Elena F. Guiral
January, legumes time. Anyway, every month of the year. Legumes are a essential ingredient of Spain culinary heritage, due to their high content in proteins and carbs and to their affordability.
Legumes were associated in my country during a long time with fat, high cholesterol and unhealthy meals due to their traditional association with pork ingredients as tocino, chorizo and morcilla. Luckily this myth is down nowadays and bean, garbanzo beans and lentils are recovering their role in our cooking dishes again as a realy vesatile ingredient that will fuel you for hours.
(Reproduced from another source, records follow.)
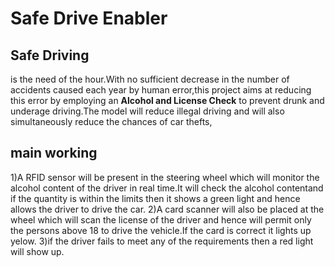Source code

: Safe Drive Enabler 
==========

Safe Driving 
-------------
is the need of the hour.With no sufficient decrease in the number of accidents caused each year by human error,this project aims at reducing this error by employing an **Alcohol and License Check** to prevent drunk and underage driving.The model will reduce illegal driving and will also simultaneously reduce the chances of car thefts,

## main working
1)A RFID sensor  will be present in the steering wheel which will monitor the alcohol content of the driver in real time.It will check the alcohol contentand if the quantity is within the limits then it shows a green light and hence allows the driver to drive the car.
2)A card scanner will also be placed at the wheel which will scan the license of the driver and hence will permit only the persons above 18 to drive the vehicle.If the card is correct it lights up yelow.
3)if the driver fails to meet any of the requirements then a red light will show up.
I´m happy to see that legumes are more common nowadays into the American diet too although I see them most of the time in Hummus and Lentil Soup.
Luckily a few months ago I found through Twitter PNW Farmers Co-op Specialty Foods, a cooperative based in Spokane that sells Eastern Washington and North Idaho production. Legumes are winter crops, resistant to ice and drought, so they are perfect to that area agricultural idiosyncrasy
I´ve always thought that the best way to be respectful with Mother Nature is to eat less meat, more veggies and local production. PNW Farmers Co-op mission fits perfectly with my idea, as Kim and me have discussed many times.
So I´m proud to share with you our particular collaboration with this cooperative. They will provide me ingredients to play in my kitchen and I will provide them new recipes most of them from our traditional Spanish heritage. And both of us will show you that preparing new dishes from dry legumes is easy, fun and healthy.
Ironically, many of the products that PNW Farmers Co-op has sent are new to me, like caviar lentils, so It´s going to be a trip full of discoveries for everybody. Do you want to join me?